## Exercise inputs:
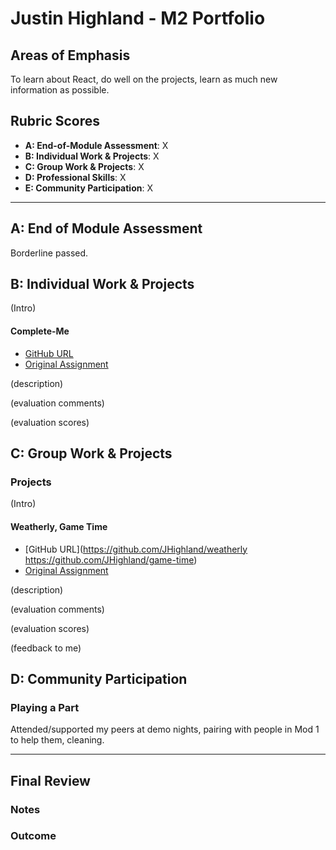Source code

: # Justin Highland - M2 Portfolio

## Areas of Emphasis

 To learn about React, do well on the projects, learn as much new information as possible. 

## Rubric Scores

* **A: End-of-Module Assessment**: X
* **B: Individual Work & Projects**: X
* **C: Group Work & Projects**: X
* **D: Professional Skills**: X
* **E: Community Participation**: X

-----------------------

## A: End of Module Assessment

Borderline passed.


## B: Individual Work & Projects

(Intro)

#### Complete-Me

* [GitHub URL](https://github.com/JHighland/complete-me)
* [Original Assignment]()

(description)

(evaluation comments)

(evaluation scores)

## C: Group Work & Projects

### Projects

(Intro)

#### Weatherly, Game Time

* [GitHub URL](https://github.com/JHighland/weatherly https://github.com/JHighland/game-time)
* [Original Assignment]()

(description)

(evaluation comments)

(evaluation scores)

(feedback to me)

## D: Community Participation

### Playing a Part

Attended/supported my peers at demo nights, pairing with people in Mod 1 to help them, cleaning.

------------------

## Final Review

### Notes







### Outcome
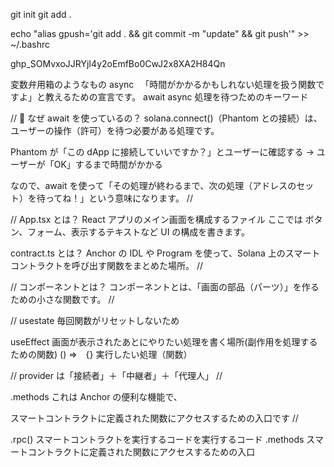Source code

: git init
git add .

echo "alias gpush='git add . && git commit -m \"update\" && git push'" >> ~/.bashrc

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

変数弁用箱のようなもの
async 　「時間がかかるかもしれない処理を扱う関数ですよ」と教えるための宣言です。
await async 処理を待つためのキーワード

//
📌 なぜ await を使っているの？
solana.connect()（Phantom との接続）は、ユーザーの操作（許可）を待つ必要がある処理です。

Phantom が「この dApp に接続していいですか？」とユーザーに確認する → ユーザーが「OK」するまで時間がかかる

なので、await を使って「その処理が終わるまで、次の処理（アドレスのセット）を待ってね！」という意味になります。
//

//
App.tsx とは？
React アプリのメイン画面を構成するファイル
ここでは ボタン、フォーム、表示するテキストなど UI の構成を書きます。

contract.ts とは？
Anchor の IDL や Program を使って、Solana 上のスマートコントラクトを呼び出す関数をまとめた場所。
//

//
コンポーネントとは？
コンポーネントとは、「画面の部品（パーツ）」を作るための小さな関数です。
//

//
usestate 毎回関数がリセットしないため

useEffect
画面が表示されたあとにやりたい処理を書く場所(副作用を処理するための関数)
() =>　{}
実行したい処理（関数）

//
provider は「接続者」＋「中継者」＋「代理人」
//

.methods
これは Anchor の便利な機能で、

スマートコントラクトに定義された関数にアクセスするための入口です
//

.rpc() スマートコントラクトを実行するコードを実行するコード
.methods スマートコントラクトに定義された関数にアクセスするための入口
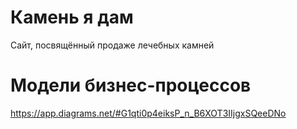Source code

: # Камень я дам
Сайт, посвящённый продаже лечебных камней


# Модели бизнес-процессов 
https://app.diagrams.net/#G1qti0p4eiksP_n_B6XOT3IIjgxSQeeDNo

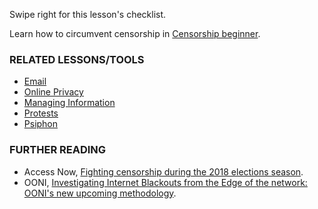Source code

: [Title]: # (What now?)
[Order]: # (3)

Swipe right for this lesson's checklist.

Learn how to circumvent censorship in [Censorship beginner](umbrella://communications/censorship/beginner).

### RELATED LESSONS/TOOLS

*	[Email](umbrella://lesson/email/0) 
* [Online Privacy](umbrella://communications/online-privacy)
*   [Managing Information](umbrella://lesson/managing-information)
*	[Protests](umbrella://lesson/protests/0)
*   [Psiphon](umbrella://lesson/psiphon)

### FURTHER READING

*	Access Now, [Fighting censorship during the 2018 elections season](https://www.accessnow.org/fighting-censorship-in-2018-elections/). 
*	OONI, [Investigating Internet Blackouts from the Edge of the network: OONI's new upcoming methodology](https://ooni.torproject.org/post/investigating-internet-blackouts/).
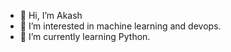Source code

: - 👋 Hi, I’m Akash
- 👀 I’m interested in machine learning and devops.
- 🌱 I’m currently learning Python.

<!---
rxAkash/rxAkash is a ✨ special ✨ repository because its `README.md` (this file) appears on your GitHub profile.
You can click the Preview link to take a look at your changes.
--->
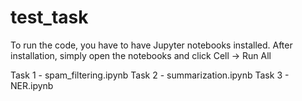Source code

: # test_task
To run the code, you have to have Jupyter notebooks installed. After installation, simply open the notebooks and click Cell -> Run All

Task 1 - spam_filtering.ipynb
Task 2 - summarization.ipynb
Task 3 - NER.ipynb
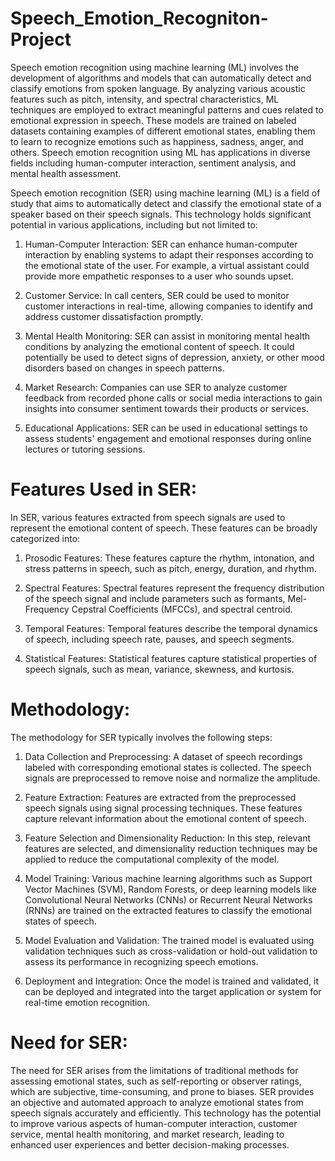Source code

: # Speech_Emotion_Recogniton-Project
Speech emotion recognition using machine learning (ML) involves the development of algorithms and models that can automatically detect and classify emotions from spoken language. By analyzing various acoustic features such as pitch, intensity, and spectral characteristics, ML techniques are employed to extract meaningful patterns and cues related to emotional expression in speech. These models are trained on labeled datasets containing examples of different emotional states, enabling them to learn to recognize emotions such as happiness, sadness, anger, and others. Speech emotion recognition using ML has applications in diverse fields including human-computer interaction, sentiment analysis, and mental health assessment.

Speech emotion recognition (SER) using machine learning (ML) is a field of study that aims to automatically detect and classify the emotional state of a speaker based on their speech signals. This technology holds significant potential in various applications, including but not limited to:

1. Human-Computer Interaction: SER can enhance human-computer interaction by enabling systems to adapt their responses according to the emotional state of the user. For example, a virtual assistant could provide more empathetic responses to a user who sounds upset.

2. Customer Service: In call centers, SER could be used to monitor customer interactions in real-time, allowing companies to identify and address customer dissatisfaction promptly.

3. Mental Health Monitoring: SER can assist in monitoring mental health conditions by analyzing the emotional content of speech. It could potentially be used to detect signs of depression, anxiety, or other mood disorders based on changes in speech patterns.

4. Market Research: Companies can use SER to analyze customer feedback from recorded phone calls or social media interactions to gain insights into consumer sentiment towards their products or services.

5. Educational Applications: SER can be used in educational settings to assess students' engagement and emotional responses during online lectures or tutoring sessions.

# Features Used in SER:

In SER, various features extracted from speech signals are used to represent the emotional content of speech. These features can be broadly categorized into:

1. Prosodic Features: These features capture the rhythm, intonation, and stress patterns in speech, such as pitch, energy, duration, and rhythm.

2. Spectral Features: Spectral features represent the frequency distribution of the speech signal and include parameters such as formants, Mel-Frequency Cepstral Coefficients (MFCCs), and spectral centroid.

3. Temporal Features: Temporal features describe the temporal dynamics of speech, including speech rate, pauses, and speech segments.

4. Statistical Features: Statistical features capture statistical properties of speech signals, such as mean, variance, skewness, and kurtosis.

# Methodology:

The methodology for SER typically involves the following steps:

1. Data Collection and Preprocessing: A dataset of speech recordings labeled with corresponding emotional states is collected. The speech signals are preprocessed to remove noise and normalize the amplitude.

2. Feature Extraction: Features are extracted from the preprocessed speech signals using signal processing techniques. These features capture relevant information about the emotional content of speech.

3. Feature Selection and Dimensionality Reduction: In this step, relevant features are selected, and dimensionality reduction techniques may be applied to reduce the computational complexity of the model.

4. Model Training: Various machine learning algorithms such as Support Vector Machines (SVM), Random Forests, or deep learning models like Convolutional Neural Networks (CNNs) or Recurrent Neural Networks (RNNs) are trained on the extracted features to classify the emotional states of speech.

5. Model Evaluation and Validation: The trained model is evaluated using validation techniques such as cross-validation or hold-out validation to assess its performance in recognizing speech emotions.

6. Deployment and Integration: Once the model is trained and validated, it can be deployed and integrated into the target application or system for real-time emotion recognition.

# Need for SER:

The need for SER arises from the limitations of traditional methods for assessing emotional states, such as self-reporting or observer ratings, which are subjective, time-consuming, and prone to biases. SER provides an objective and automated approach to analyze emotional states from speech signals accurately and efficiently. This technology has the potential to improve various aspects of human-computer interaction, customer service, mental health monitoring, and market research, leading to enhanced user experiences and better decision-making processes.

## Task details:
Extract every line above word for word, leaving out the pictures.

## Result of the task:
Source code

: # Justin Highland - M2 Portfolio

## Areas of Emphasis

 To learn about React, do well on the projects, learn as much new information as possible. 

## Rubric Scores

* **A: End-of-Module Assessment**: X
* **B: Individual Work & Projects**: X
* **C: Group Work & Projects**: X
* **D: Professional Skills**: X
* **E: Community Participation**: X

-----------------------

## A: End of Module Assessment

Borderline passed.


## B: Individual Work & Projects

(Intro)

#### Complete-Me

* [GitHub URL](https://github.com/JHighland/complete-me)
* [Original Assignment]()

(description)

(evaluation comments)

(evaluation scores)

## C: Group Work & Projects

### Projects

(Intro)

#### Weatherly, Game Time

* [GitHub URL](https://github.com/JHighland/weatherly https://github.com/JHighland/game-time)
* [Original Assignment]()

(description)

(evaluation comments)

(evaluation scores)

(feedback to me)

## D: Community Participation

### Playing a Part

Attended/supported my peers at demo nights, pairing with people in Mod 1 to help them, cleaning.

------------------

## Final Review

### Notes







### Outcome
Source code

: git init
git add .

echo "alias gpush='git add . && git commit -m \"update\" && git push'" >> ~/.bashrc

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

変数弁用箱のようなもの
async 　「時間がかかるかもしれない処理を扱う関数ですよ」と教えるための宣言です。
await async 処理を待つためのキーワード

//
📌 なぜ await を使っているの？
solana.connect()（Phantom との接続）は、ユーザーの操作（許可）を待つ必要がある処理です。

Phantom が「この dApp に接続していいですか？」とユーザーに確認する → ユーザーが「OK」するまで時間がかかる

なので、await を使って「その処理が終わるまで、次の処理（アドレスのセット）を待ってね！」という意味になります。
//

//
App.tsx とは？
React アプリのメイン画面を構成するファイル
ここでは ボタン、フォーム、表示するテキストなど UI の構成を書きます。

contract.ts とは？
Anchor の IDL や Program を使って、Solana 上のスマートコントラクトを呼び出す関数をまとめた場所。
//

//
コンポーネントとは？
コンポーネントとは、「画面の部品（パーツ）」を作るための小さな関数です。
//

//
usestate 毎回関数がリセットしないため

useEffect
画面が表示されたあとにやりたい処理を書く場所(副作用を処理するための関数)
() =>　{}
実行したい処理（関数）

//
provider は「接続者」＋「中継者」＋「代理人」
//

.methods
これは Anchor の便利な機能で、

スマートコントラクトに定義された関数にアクセスするための入口です
//

.rpc() スマートコントラクトを実行するコードを実行するコード
.methods スマートコントラクトに定義された関数にアクセスするための入口
Source code

: # Камень я дам
Сайт, посвящённый продаже лечебных камней


# Модели бизнес-процессов 
https://app.diagrams.net/#G1qti0p4eiksP_n_B6XOT3IIjgxSQeeDNo

Source code

: [Title]: # (What now?)
[Order]: # (3)

Swipe right for this lesson's checklist.

Learn how to circumvent censorship in [Censorship beginner](umbrella://communications/censorship/beginner).

### RELATED LESSONS/TOOLS

*	[Email](umbrella://lesson/email/0) 
* [Online Privacy](umbrella://communications/online-privacy)
*   [Managing Information](umbrella://lesson/managing-information)
*	[Protests](umbrella://lesson/protests/0)
*   [Psiphon](umbrella://lesson/psiphon)

### FURTHER READING

*	Access Now, [Fighting censorship during the 2018 elections season](https://www.accessnow.org/fighting-censorship-in-2018-elections/). 
*	OONI, [Investigating Internet Blackouts from the Edge of the network: OONI's new upcoming methodology](https://ooni.torproject.org/post/investigating-internet-blackouts/).
Source code

: - 👋 Hi, I’m Akash
- 👀 I’m interested in machine learning and devops.
- 🌱 I’m currently learning Python.

<!---
rxAkash/rxAkash is a ✨ special ✨ repository because its `README.md` (this file) appears on your GitHub profile.
You can click the Preview link to take a look at your changes.
--->
Source code

: # test_task
To run the code, you have to have Jupyter notebooks installed. After installation, simply open the notebooks and click Cell -> Run All

Task 1 - spam_filtering.ipynb
Task 2 - summarization.ipynb
Task 3 - NER.ipynb
Source code

: # Speech_Emotion_Recogniton-Project
Speech emotion recognition using machine learning (ML) involves the development of algorithms and models that can automatically detect and classify emotions from spoken language. By analyzing various acoustic features such as pitch, intensity, and spectral characteristics, ML techniques are employed to extract meaningful patterns and cues related to emotional expression in speech. These models are trained on labeled datasets containing examples of different emotional states, enabling them to learn to recognize emotions such as happiness, sadness, anger, and others. Speech emotion recognition using ML has applications in diverse fields including human-computer interaction, sentiment analysis, and mental health assessment.

Speech emotion recognition (SER) using machine learning (ML) is a field of study that aims to automatically detect and classify the emotional state of a speaker based on their speech signals. This technology holds significant potential in various applications, including but not limited to:

1. Human-Computer Interaction: SER can enhance human-computer interaction by enabling systems to adapt their responses according to the emotional state of the user. For example, a virtual assistant could provide more empathetic responses to a user who sounds upset.

2. Customer Service: In call centers, SER could be used to monitor customer interactions in real-time, allowing companies to identify and address customer dissatisfaction promptly.

3. Mental Health Monitoring: SER can assist in monitoring mental health conditions by analyzing the emotional content of speech. It could potentially be used to detect signs of depression, anxiety, or other mood disorders based on changes in speech patterns.

4. Market Research: Companies can use SER to analyze customer feedback from recorded phone calls or social media interactions to gain insights into consumer sentiment towards their products or services.

5. Educational Applications: SER can be used in educational settings to assess students' engagement and emotional responses during online lectures or tutoring sessions.

# Features Used in SER:

In SER, various features extracted from speech signals are used to represent the emotional content of speech. These features can be broadly categorized into:

1. Prosodic Features: These features capture the rhythm, intonation, and stress patterns in speech, such as pitch, energy, duration, and rhythm.

2. Spectral Features: Spectral features represent the frequency distribution of the speech signal and include parameters such as formants, Mel-Frequency Cepstral Coefficients (MFCCs), and spectral centroid.

3. Temporal Features: Temporal features describe the temporal dynamics of speech, including speech rate, pauses, and speech segments.

4. Statistical Features: Statistical features capture statistical properties of speech signals, such as mean, variance, skewness, and kurtosis.

# Methodology:

The methodology for SER typically involves the following steps:

1. Data Collection and Preprocessing: A dataset of speech recordings labeled with corresponding emotional states is collected. The speech signals are preprocessed to remove noise and normalize the amplitude.

2. Feature Extraction: Features are extracted from the preprocessed speech signals using signal processing techniques. These features capture relevant information about the emotional content of speech.

3. Feature Selection and Dimensionality Reduction: In this step, relevant features are selected, and dimensionality reduction techniques may be applied to reduce the computational complexity of the model.

4. Model Training: Various machine learning algorithms such as Support Vector Machines (SVM), Random Forests, or deep learning models like Convolutional Neural Networks (CNNs) or Recurrent Neural Networks (RNNs) are trained on the extracted features to classify the emotional states of speech.

5. Model Evaluation and Validation: The trained model is evaluated using validation techniques such as cross-validation or hold-out validation to assess its performance in recognizing speech emotions.

6. Deployment and Integration: Once the model is trained and validated, it can be deployed and integrated into the target application or system for real-time emotion recognition.

# Need for SER:

The need for SER arises from the limitations of traditional methods for assessing emotional states, such as self-reporting or observer ratings, which are subjective, time-consuming, and prone to biases. SER provides an objective and automated approach to analyze emotional states from speech signals accurately and efficiently. This technology has the potential to improve various aspects of human-computer interaction, customer service, mental health monitoring, and market research, leading to enhanced user experiences and better decision-making processes.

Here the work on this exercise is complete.